Leverage Gen-AI+RAG to stay ahead in the cyber battle! Building Your Red-Teaming Co-Pilot.
GoldMine is a proof-of-concept (PoC) application from my DEFCON32 talk. It is designed to enhance red-teaming operations by leveraging Generative AI combined with Retrieval-Augmented Generation (RAG). This early version supports various document types and is under constant development. Contributions are welcome!
- Multi-Document Support: Upload and process multiple file types, including PDFs, Docx, HTML, Markdown, and plain text.
- Generative AI Integration: Powered by the Ollama model to generate intelligent responses based on your document corpus.
- RAG (Retrieval-Augmented Generation) combines document retrieval with generative AI to provide contextually relevant answers.
- User-Friendly Interface: Simple web interface to upload documents and ask questions.
- PDF (.pdf)
- HTML (.html)
- Markdown (.md)
- Docx (.docx)
- Plain Text (.txt)
- Python 3.10+
- Ollama: Framework used to run the generative AI. In this project, we use llama3. If you don't have Ollama installed, you can use this link to install Ollama on Windows and Linux.
- LangChain: This handles RAG (Retrieval-Augmented Generation) processes.

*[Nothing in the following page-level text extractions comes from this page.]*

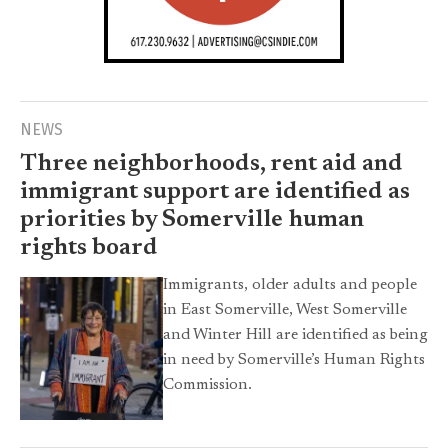
NEWS
Three neighborhoods, rent aid and
immigrant support are identified as
priorities by Somerville human
rights board
Immigrants, older adults and people
in East Somerville, West Somerville
and Winter Hill are identified as being
in need by Somerville’s Human Rights
Commission.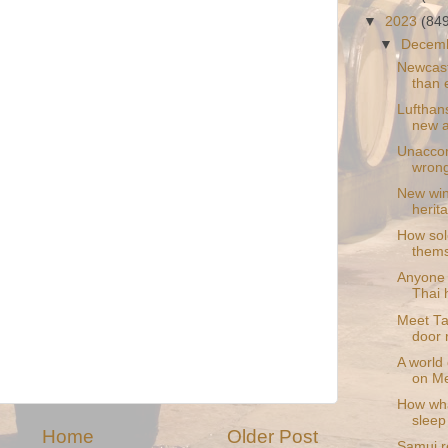
▼
2023
(84
▼
Decem
Newcast
than 
Lufthan
new a
Unaccom
wrong
New wine
herit
How sol
thems
Anyone 
Thai h
Meet Ta
door 
A world 
on M
How wha
sleep
Home
Older Post
Samui re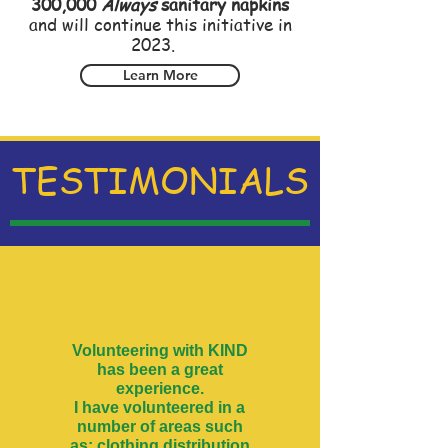
300,000
Always
sanitary napkins
and will continue this initiative in
2023.
Learn More
TESTIMONIALS
Volunteering with KIND
has been a great
experience.
I have volunteered in a
number of areas such
as: clothing distribution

- Flask: Web framework to serve the application.
- Various Python Packages: Specified in
requirements.txt
. - Chroma requires SQLite > 3.35, if you encounter issues with having too low of a SQLite version, please try following steps to fix it using this link
Follow these steps to set up the VectorShield application:
- Clone the Repository:
git clone https://github.com/yourusername/vectorshield.git cd vectorshield
- Set Up a Virtual Environment:
conda create -n venv python=3.10 anaconda~
Activate the Virtual Environment:
- On Windows:
conda activate venv
- On macOS/Linux:
conda activate venv
If you don't have conda installed, you can follow this link on how to install conda.
- Install Dependencies:
pip install -r requirements.txt
- Run the Application:
python run.py
Disclaimer:
This project is under development, a Proof of Concept (PoC), and has not been thoroughly tested for production-level deployment. While it showcases the idea's core functionality and potential, it may contain bugs, lack full feature coverage, and still need to meet the robustness required for production environments.
Call for Contributors:
We believe in this project's potential, and with the community's support, we can refine and enhance it to reach production-level quality. Your contributions, whether through code, testing, documentation, or ideas, are highly valuable and appreciated. Together, we can evolve this project into a reliable, production-ready solution.
How to Contribute:
- Fork the repository and create a new branch for your contributions.
- Submit pull requests for bug fixes, features, or improvements.
- Participate in discussions and suggest enhancements.
- Could you share your testing results and help us identify areas for improvement?
Thank you for your interest and support in making this project a success!
This project is licensed under the terms specified in the LICENSE file.